Brothers in arms

  • Published
  • By Airman 1st Class Stephen Musal
  • 17th Training Wing Public Affairs
Military members refer to each other as brothers in arms, but it's literally true for two Goodfellow Airmen.

Tech. Sgt. Keith Wallace, a master instructor with the 315th Training Squadron, and Airman 1st Class Alan Morford, 17th Communications Squadron, grew up in a small town in Kentucky, and moved to Bloomington, Ill., when Sergeant Wallace was 14 and Airman Morford 11. Four years later, the elder brother joined the Air Force.

"I'd wanted to be a pilot since forever," Sergeant Wallace said, adding that when his vision wasn't quite good enough, he chose to enlist instead. The instructor served his first term as an operations management Airman before cross-training into intelligence.

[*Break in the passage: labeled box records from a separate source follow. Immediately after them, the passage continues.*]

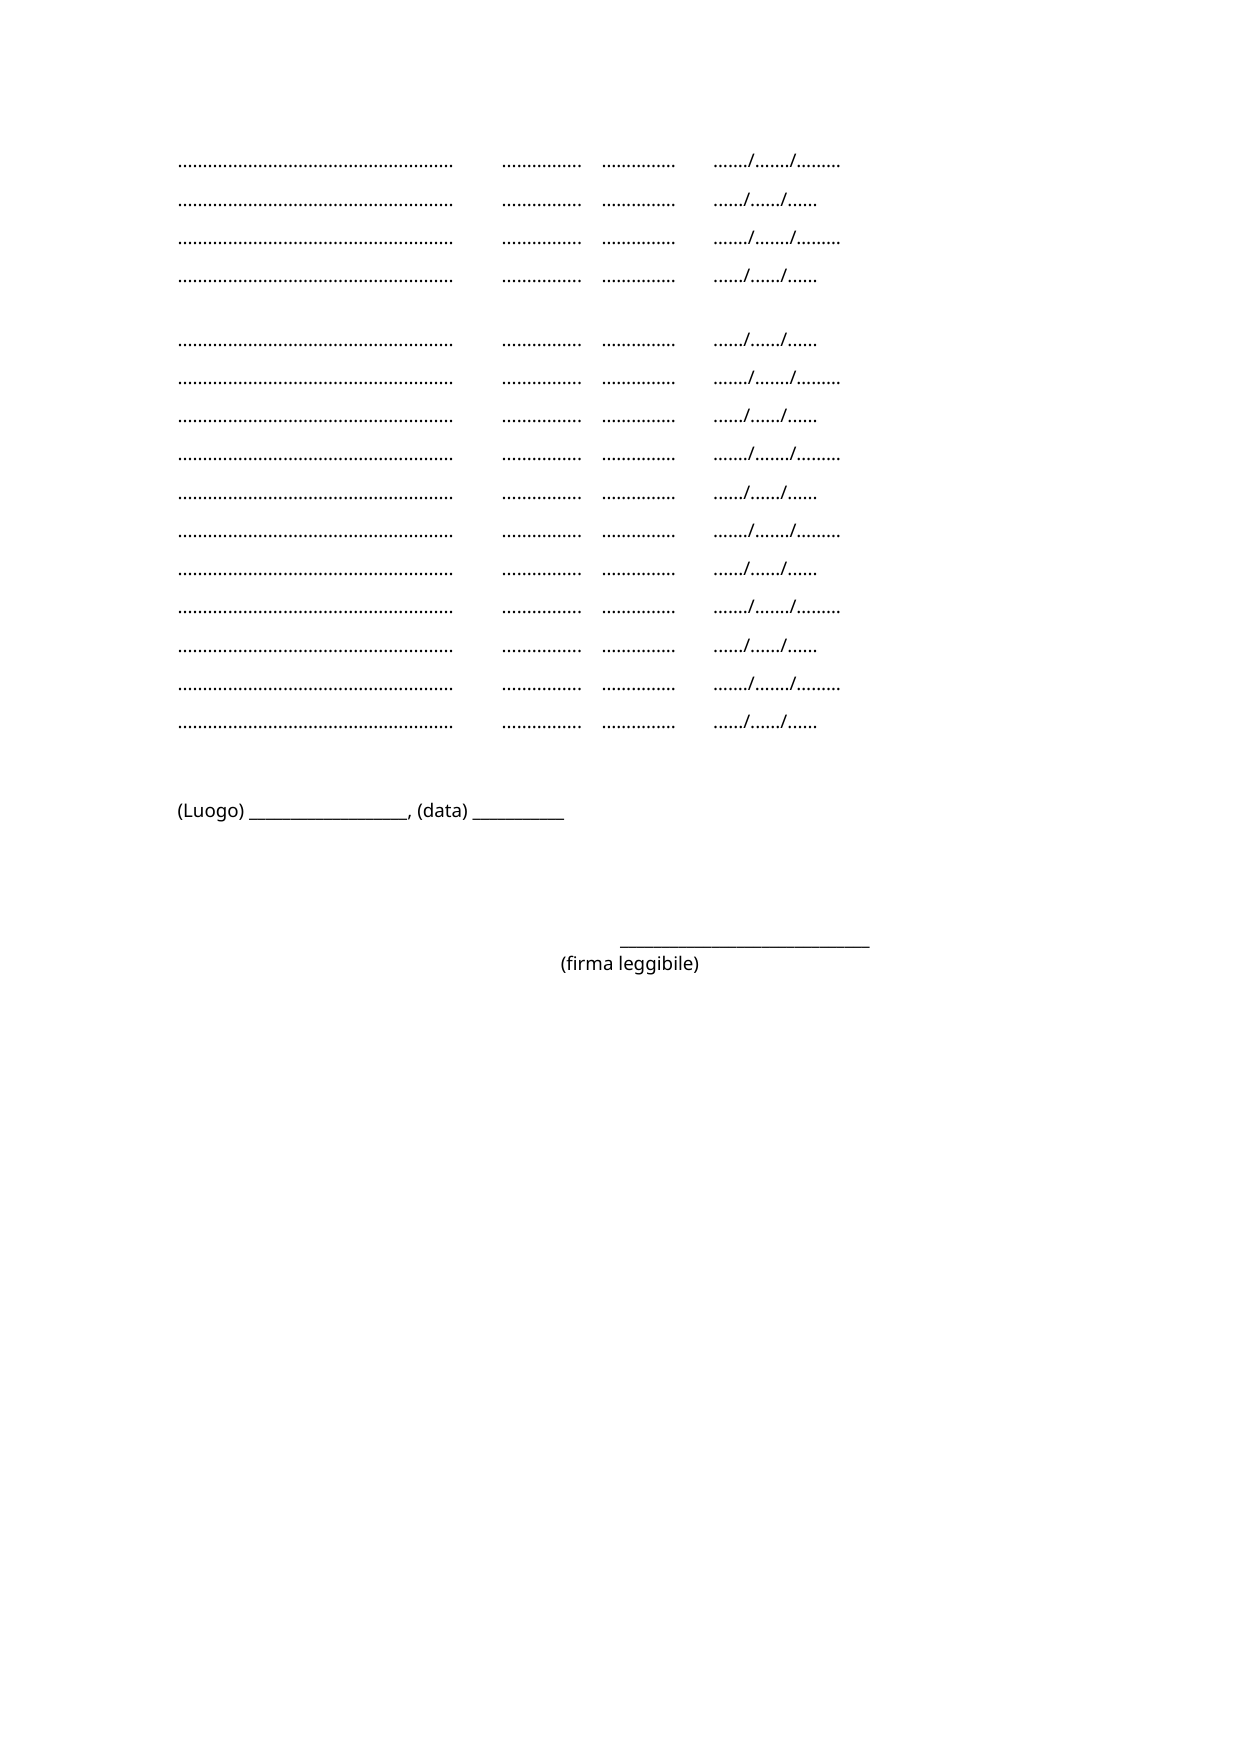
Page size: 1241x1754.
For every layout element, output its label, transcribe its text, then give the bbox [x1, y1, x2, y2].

text ....................................................... ................ ………..…. ....../....../...... [177, 555, 1063, 581]
text ....................................................... ................ ………..…. ....../....../...... [177, 479, 1063, 504]
text ....................................................... ................ ………..…. ....../....../...... [177, 632, 1063, 657]
text ....................................................... ................ ………..…. ……./……./……… [177, 594, 1063, 619]
text ....................................................... ................ ………..…. ……./……./……… [177, 148, 1063, 173]
text ______________________________ (firma leggibile) [177, 900, 1063, 976]
text ....................................................... ................ ………..…. ……./……./……… [177, 364, 1063, 390]
text ....................................................... ................ ………..…. ……./……./……… [177, 441, 1063, 466]
text ....................................................... ................ ………..…. ....../....../...... [177, 402, 1063, 428]
text ....................................................... ................ ………..…. ....../....../...... [177, 708, 1063, 734]
text ....................................................... ................ ………..…. ……./……./……… [177, 224, 1063, 249]
text ....................................................... ................ ………..…. ……./……./……… [177, 670, 1063, 696]
text ....................................................... ................ ………..…. ....../....../...... [177, 326, 1063, 352]
text ....................................................... ................ ………..…. ……./……./……… [177, 517, 1063, 543]
text ....................................................... ................ ………..…. ....../....../...... [177, 262, 1063, 288]
text (Luogo) ___________________, (data) ___________ [177, 798, 1063, 823]
text ....................................................... ................ ………..…. ....../....../...... [177, 186, 1063, 211]
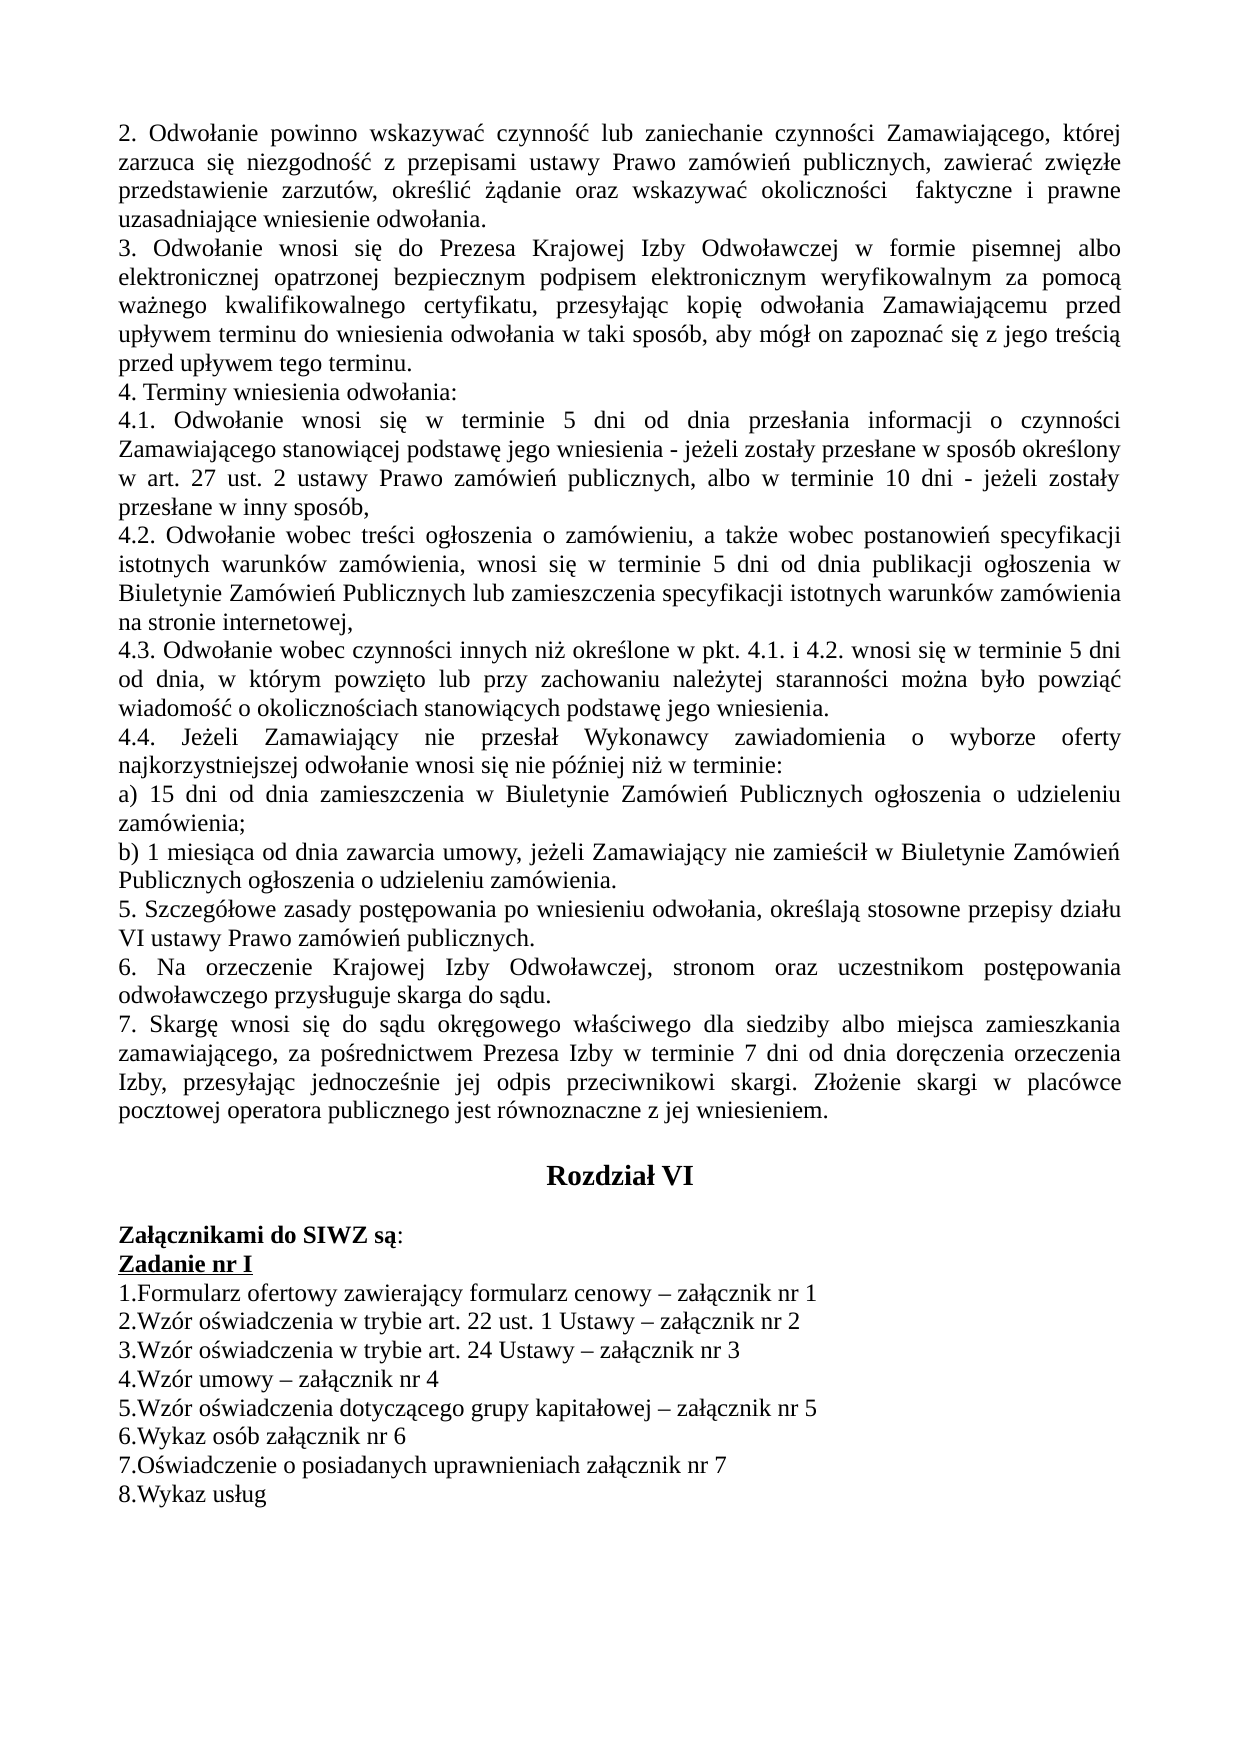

When he finished with college, Airman Morford said he wanted to do something more than just work for a living while he earned some job experience. Though he and his brother had initially clashed about Sergeant Wallace's Air Force enlistment, the Air Force is where the younger brother looked.

"He gave me the positives and the negatives, and just let me make my own decision," Airman Morford said. The then-25-year-old enlisted as a communications operations Airman.

Though he was initially assigned to Buckley Air Force Base, Colo., the new Airman switched with another student after being informed that the assignment would not be affordable for him and his wife.

He found out the other student  was assigned Goodfellow and swapped with him. Both brothers said the chance to live within a few miles of each other was great.

"For me, it was very weird at first," Sergeant Wallace said. "I hadn't lived near family for 10 years, and the routine I was used to was very different. It changed life for the better." Airman Morford agreed.

"He helped me acclimate to the new area, to find things and answer questions," Airman Morford said, adding that his brother's leadership role helped him gain perspective on being an Airman.

"He helped ground me," Airman Morford said. "At first I wanted to do everything right away -- you know how you are when you get out of basic training -- but he taught me to do the best job I could and to get involved, and take things one at a time."

That lesson, and the motivation that goes with it, has served both Airmen well. Sergeant Wallace was selected as the NCO of the Quarter at the 2nd Air Force level, and is the Goodfellow Air Force Base NCO of the Year. Airman Morford, described by Chief Master Sgt. Paul Moreau, 17th Training Wing command chief master sergeant, as a "hard-charging Airman," was selected as the Airman of the Quarter at the wing level as well. Sergeant Wallace said he's proud of his younger brother, but he's not too worried that Airman Morford will catch up with him before he retires.

"It's always a possibility," the older brother said, laughing. "A more likely chance is that he'll go officer and outrank me that way. But if I have my way, I'll make chief well before that happens." 

While the competition is helpful to both Airmen, Sergeant Wallace and Airman Morford said the best part of being stationed together is how closely their families have grown.

"It's been pretty awesome, having my kids grow up around their cousins," Airman Morford said. Sergeant Wallace agreed.

"I never would have imagined this would happen to us," he said. "You never know what can happen in the Air Force."